Spokane Public Schools got the message loud and clear this week: Parents are overwhelmed and frustrated by teachers’ use of different distance-learning platforms.
That was the dominant finding of an online forum conducted in late April to gauge attitudes of parents and staff as they cope with school closures resulting from the COVID-19 pandemic.
In the closest thing to a report card the district will get, the forum was a mixed bag.
The 1,600 parents who took part in the Thought Exchange said they were grateful for the hard work and dedication of teachers and staff. They also appreciate the district’s efforts to distribute food.
“With this many children and husband working, being able to have the kids walk down to the bus stop and get food was just amazing. Thank you!” one parent commented.
Yet many parents say they’re overwhelmed. Many are working from home, dealing with chores while being forced to take a more active role in their children’s education.
Some are feeling desperate.
“I feel guilty every time I am not able to help my kids with their work,” one parent wrote. “I have been preoccupied with making sure I can pay the mortgage, buy food, maintain health insurance and ensuring we all stay healthy!”
That’s hard enough, but many families said they would appreciate a simpler approach. They want emails sent less frequently and not at the end of the week, but mostly they want lessons and communication to take place on fewer platforms.
“Multiplatforms to get information is challenging,” said one parent, who noted that some children “use Microsoft Teams to get info but then Blackboard to submit some work, then check email for additional work.”
And that’s just for one class, the parent said.
Another commented that some high schoolers “are being asked to work in basically every platform. While it is nice that they are learning all of these programs, it would be nice if the work they are doing were in one place and easy to organize.”
The forum drew similar concerns from students.
One high schooler called the variety of learning platforms “overwhelming” and believes that too often, teachers “forget that they are one of six.”
“They are trying to do their best, but there is too much to keep track of,” the student wrote.
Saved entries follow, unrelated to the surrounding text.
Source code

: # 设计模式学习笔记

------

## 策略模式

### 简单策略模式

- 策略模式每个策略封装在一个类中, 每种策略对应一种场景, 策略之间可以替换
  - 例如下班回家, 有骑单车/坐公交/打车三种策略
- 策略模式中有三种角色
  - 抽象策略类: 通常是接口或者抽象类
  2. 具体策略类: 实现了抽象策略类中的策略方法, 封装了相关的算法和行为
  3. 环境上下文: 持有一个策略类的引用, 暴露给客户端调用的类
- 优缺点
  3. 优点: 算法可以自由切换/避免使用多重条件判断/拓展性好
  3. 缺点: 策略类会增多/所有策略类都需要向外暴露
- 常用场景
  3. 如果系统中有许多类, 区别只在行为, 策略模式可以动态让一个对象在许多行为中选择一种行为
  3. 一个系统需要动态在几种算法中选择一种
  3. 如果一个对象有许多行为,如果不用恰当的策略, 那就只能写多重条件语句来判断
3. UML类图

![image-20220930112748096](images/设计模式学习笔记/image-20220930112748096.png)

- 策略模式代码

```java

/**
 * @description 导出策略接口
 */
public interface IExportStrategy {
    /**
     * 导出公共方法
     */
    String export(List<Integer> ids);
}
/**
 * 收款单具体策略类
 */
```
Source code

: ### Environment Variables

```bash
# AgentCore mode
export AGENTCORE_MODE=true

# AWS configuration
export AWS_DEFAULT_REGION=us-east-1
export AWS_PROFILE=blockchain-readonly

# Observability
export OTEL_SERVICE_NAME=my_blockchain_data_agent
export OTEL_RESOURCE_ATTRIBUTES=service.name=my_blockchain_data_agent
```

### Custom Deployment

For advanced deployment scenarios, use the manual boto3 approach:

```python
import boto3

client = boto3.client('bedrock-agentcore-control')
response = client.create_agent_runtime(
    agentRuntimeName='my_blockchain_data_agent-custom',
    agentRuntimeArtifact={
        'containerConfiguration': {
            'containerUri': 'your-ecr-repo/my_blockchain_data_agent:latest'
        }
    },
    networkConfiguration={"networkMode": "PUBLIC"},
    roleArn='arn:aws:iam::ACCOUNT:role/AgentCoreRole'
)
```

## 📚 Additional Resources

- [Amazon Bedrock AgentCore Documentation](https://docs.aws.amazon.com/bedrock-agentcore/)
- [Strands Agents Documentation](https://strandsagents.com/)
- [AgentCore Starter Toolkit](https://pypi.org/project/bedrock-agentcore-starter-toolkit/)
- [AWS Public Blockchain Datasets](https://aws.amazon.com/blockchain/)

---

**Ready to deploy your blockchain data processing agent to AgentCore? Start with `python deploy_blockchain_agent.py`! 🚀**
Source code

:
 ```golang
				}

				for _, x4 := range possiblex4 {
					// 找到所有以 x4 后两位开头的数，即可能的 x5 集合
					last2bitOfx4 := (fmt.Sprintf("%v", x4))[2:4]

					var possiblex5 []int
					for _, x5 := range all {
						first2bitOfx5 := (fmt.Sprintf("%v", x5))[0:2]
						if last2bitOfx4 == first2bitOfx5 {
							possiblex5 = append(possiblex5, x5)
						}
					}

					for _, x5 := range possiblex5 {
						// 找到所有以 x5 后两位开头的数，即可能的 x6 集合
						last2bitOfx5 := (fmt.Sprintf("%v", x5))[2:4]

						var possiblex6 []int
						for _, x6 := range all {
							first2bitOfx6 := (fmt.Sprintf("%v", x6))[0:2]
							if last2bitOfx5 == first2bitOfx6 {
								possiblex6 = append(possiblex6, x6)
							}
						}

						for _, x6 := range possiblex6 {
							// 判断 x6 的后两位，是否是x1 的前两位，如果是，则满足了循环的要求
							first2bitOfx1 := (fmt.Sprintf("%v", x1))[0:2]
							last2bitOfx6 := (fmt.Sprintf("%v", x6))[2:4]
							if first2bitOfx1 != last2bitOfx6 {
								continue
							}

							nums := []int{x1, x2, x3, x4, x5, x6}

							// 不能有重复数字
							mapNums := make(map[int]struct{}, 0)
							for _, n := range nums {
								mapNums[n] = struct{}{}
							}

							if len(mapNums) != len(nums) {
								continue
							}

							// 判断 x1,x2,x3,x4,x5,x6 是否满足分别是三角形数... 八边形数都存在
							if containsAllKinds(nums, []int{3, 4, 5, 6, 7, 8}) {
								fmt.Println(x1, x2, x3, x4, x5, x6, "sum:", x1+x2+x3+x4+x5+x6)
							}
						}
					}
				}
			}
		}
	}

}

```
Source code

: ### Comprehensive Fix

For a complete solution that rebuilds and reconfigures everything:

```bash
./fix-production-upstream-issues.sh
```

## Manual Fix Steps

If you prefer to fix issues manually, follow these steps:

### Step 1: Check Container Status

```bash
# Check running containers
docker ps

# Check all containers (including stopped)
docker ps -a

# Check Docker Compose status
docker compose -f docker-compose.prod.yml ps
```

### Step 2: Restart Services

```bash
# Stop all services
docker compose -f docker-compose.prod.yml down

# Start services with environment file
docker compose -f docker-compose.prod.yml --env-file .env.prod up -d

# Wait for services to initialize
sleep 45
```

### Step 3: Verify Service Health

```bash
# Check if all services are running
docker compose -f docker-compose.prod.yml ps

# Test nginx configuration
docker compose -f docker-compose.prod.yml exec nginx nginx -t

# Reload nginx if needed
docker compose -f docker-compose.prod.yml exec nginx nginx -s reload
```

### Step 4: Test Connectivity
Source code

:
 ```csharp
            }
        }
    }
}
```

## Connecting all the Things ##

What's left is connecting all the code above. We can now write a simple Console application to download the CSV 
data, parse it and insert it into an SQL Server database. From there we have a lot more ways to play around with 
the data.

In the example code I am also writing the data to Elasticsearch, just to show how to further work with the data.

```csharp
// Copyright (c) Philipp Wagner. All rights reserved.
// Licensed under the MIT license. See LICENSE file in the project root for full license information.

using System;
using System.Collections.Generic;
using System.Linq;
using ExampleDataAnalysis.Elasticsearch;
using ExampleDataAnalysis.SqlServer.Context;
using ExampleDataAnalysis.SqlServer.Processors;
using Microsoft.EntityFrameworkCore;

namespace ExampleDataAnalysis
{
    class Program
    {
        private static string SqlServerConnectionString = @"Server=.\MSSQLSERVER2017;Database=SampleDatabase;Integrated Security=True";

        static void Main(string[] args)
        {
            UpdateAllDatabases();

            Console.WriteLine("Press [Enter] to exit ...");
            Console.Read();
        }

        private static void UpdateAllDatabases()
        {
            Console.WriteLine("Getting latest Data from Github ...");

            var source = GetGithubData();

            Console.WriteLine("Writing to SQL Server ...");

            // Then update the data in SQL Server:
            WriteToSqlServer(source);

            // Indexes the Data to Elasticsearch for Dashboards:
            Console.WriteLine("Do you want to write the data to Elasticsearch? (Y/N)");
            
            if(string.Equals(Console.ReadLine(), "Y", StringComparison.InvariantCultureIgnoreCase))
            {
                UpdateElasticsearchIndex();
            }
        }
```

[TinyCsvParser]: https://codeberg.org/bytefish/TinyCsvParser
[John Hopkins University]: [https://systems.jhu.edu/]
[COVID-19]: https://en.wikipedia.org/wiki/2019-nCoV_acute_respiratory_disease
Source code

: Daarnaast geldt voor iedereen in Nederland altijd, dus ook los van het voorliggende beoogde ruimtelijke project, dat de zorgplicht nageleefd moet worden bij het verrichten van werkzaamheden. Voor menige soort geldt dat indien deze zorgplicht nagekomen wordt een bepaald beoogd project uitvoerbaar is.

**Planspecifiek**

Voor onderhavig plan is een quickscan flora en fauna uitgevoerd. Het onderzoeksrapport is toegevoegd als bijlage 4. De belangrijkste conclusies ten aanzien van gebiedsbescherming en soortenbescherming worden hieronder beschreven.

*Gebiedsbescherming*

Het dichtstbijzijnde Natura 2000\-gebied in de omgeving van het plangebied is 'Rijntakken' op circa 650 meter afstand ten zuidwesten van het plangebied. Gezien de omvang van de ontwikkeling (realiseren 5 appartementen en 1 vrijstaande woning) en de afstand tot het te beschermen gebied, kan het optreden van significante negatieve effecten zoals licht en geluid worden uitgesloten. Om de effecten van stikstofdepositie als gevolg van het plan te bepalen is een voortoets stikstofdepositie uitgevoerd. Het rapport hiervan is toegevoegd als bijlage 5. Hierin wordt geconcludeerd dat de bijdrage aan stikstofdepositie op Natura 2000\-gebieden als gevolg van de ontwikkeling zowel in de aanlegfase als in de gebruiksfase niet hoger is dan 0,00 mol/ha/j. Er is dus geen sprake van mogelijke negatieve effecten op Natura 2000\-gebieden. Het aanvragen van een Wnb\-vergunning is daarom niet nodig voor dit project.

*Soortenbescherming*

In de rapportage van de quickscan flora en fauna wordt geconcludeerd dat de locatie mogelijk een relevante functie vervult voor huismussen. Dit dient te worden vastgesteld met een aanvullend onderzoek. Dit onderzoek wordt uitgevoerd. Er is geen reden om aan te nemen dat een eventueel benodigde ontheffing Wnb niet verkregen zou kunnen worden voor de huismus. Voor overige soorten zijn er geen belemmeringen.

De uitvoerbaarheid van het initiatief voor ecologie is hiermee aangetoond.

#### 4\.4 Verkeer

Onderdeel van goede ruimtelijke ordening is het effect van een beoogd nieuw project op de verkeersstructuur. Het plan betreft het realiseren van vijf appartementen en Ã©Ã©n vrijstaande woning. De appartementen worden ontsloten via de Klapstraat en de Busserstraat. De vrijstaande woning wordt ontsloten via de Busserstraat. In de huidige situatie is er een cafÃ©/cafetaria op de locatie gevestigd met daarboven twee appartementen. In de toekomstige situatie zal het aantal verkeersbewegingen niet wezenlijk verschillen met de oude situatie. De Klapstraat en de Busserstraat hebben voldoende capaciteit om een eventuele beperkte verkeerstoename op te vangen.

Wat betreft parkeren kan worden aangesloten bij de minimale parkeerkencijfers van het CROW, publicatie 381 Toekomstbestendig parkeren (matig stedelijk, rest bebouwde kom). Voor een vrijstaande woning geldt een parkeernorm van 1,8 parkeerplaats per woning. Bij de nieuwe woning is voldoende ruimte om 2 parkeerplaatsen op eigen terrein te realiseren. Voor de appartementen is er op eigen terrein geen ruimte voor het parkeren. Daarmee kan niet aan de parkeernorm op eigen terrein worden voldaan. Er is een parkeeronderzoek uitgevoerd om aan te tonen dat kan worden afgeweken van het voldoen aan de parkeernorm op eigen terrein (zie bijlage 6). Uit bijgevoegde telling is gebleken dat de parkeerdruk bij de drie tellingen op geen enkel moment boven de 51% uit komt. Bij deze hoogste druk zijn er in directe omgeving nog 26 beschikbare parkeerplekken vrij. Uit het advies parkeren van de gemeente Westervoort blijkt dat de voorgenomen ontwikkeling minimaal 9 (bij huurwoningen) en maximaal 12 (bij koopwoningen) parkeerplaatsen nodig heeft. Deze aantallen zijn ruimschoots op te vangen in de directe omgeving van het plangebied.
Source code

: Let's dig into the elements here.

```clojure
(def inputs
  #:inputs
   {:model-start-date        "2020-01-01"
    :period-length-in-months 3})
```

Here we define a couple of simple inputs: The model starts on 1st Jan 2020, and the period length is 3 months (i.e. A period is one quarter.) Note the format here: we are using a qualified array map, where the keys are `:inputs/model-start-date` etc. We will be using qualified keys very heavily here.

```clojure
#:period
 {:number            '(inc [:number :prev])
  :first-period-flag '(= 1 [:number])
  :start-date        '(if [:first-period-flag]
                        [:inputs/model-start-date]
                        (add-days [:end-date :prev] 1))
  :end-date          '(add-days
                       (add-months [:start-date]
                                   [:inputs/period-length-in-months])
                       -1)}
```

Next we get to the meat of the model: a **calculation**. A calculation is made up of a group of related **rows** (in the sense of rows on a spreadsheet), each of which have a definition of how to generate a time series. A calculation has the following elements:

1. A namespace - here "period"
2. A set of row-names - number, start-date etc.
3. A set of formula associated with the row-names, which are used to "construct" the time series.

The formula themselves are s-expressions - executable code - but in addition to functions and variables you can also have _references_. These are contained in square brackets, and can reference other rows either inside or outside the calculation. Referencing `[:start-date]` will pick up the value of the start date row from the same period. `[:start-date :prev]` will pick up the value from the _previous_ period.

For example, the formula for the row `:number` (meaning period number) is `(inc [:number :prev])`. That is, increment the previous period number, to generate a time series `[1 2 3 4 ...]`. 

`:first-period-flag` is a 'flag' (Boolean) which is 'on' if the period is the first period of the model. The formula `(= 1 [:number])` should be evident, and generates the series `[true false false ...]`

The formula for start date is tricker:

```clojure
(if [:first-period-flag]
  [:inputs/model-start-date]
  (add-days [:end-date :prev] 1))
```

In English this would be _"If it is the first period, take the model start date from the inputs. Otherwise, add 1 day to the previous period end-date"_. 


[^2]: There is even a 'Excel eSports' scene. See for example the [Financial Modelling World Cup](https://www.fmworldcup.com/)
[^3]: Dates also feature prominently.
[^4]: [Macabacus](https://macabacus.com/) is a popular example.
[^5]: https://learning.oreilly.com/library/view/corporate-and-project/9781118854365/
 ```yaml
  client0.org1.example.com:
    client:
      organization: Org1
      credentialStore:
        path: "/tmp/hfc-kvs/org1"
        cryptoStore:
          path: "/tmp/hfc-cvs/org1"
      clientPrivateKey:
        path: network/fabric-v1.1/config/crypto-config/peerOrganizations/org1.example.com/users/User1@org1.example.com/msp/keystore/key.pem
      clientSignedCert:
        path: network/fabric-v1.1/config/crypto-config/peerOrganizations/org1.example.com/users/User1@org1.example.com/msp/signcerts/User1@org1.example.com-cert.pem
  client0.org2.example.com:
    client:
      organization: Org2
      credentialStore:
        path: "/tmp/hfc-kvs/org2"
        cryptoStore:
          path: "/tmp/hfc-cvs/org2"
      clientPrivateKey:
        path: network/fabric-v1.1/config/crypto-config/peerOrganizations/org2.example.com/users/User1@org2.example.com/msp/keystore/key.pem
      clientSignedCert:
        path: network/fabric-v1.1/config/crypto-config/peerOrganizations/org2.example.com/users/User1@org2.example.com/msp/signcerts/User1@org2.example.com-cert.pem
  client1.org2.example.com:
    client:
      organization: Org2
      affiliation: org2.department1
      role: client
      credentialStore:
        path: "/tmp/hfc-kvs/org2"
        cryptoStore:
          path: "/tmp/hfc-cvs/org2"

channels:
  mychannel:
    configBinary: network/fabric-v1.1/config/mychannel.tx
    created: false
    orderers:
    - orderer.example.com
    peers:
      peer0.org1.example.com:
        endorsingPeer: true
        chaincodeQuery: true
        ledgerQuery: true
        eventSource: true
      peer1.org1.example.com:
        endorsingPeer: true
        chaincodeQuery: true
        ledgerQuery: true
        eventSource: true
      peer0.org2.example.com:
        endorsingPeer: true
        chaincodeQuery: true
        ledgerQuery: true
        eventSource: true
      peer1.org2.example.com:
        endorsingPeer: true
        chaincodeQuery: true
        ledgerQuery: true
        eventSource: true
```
On the issue of communication, some complained they were getting too little; others want less, or at least want emails from teachers consolidated into one message delivered early in the week.
“I need to be able to sit down at one sitting and help my student calendar their assignments for the week and not revamp every time I get a new email,” one parent said.
The Thought Exchange also included 700 teachers and other staff. Many said they appreciate the district’s support during the building closures, but also want to make sure those buildings are clean.
Noting that custodial staff was reduced during last year’s budget cuts, one urged the district to restore full custodial services “to keep our school students and staff healthy.”
“Daily cleaning of sinks and water fountains, highly touched surfaces, and classrooms will help minimize the spread of illnesses,” the staffer continued.
Associate Superintendent Mark Anderson said on Thursday that restoration of some custodial positions “will be one of the areas of discussion with the school board in developing next year’s budget and part of the study for our back-to-school task force.”
The issue of multiple platforms also will be a major priority, Associate Superintendent Adam Swinyard told school board members as he and Anderson shared the survey results Wednesday night.
The teachers’ biggest complaint was premature communication of information from the district to families and the public.
“It is important to get information out to staff prior to putting it on social media,” one teacher wrote. “It can be frustrating seeing something online prior to hearing it from an administrator.”
Parents and staff share one major worry: What will education look like in the fall, assuming it’s safe to return to buildings?
Most hope and expect the district to plan for either case.
“We need to think about contingency plans now for fall,” a parent wrote. “We don’t want to not have a plan for fall if this drags out and we can’t go forward on day one.”
Teachers are already envisioning what those classrooms might look like. Projected budget cuts will likely increase class sizes in many schools, making social distancing problematic.
“Teachers will need guidance in August to best prepare for the varying levels of kids in September,” a teacher said. “Please don’t let us start the school year and then tell us what we should be doing. If you are going to give instructions, then do it early.”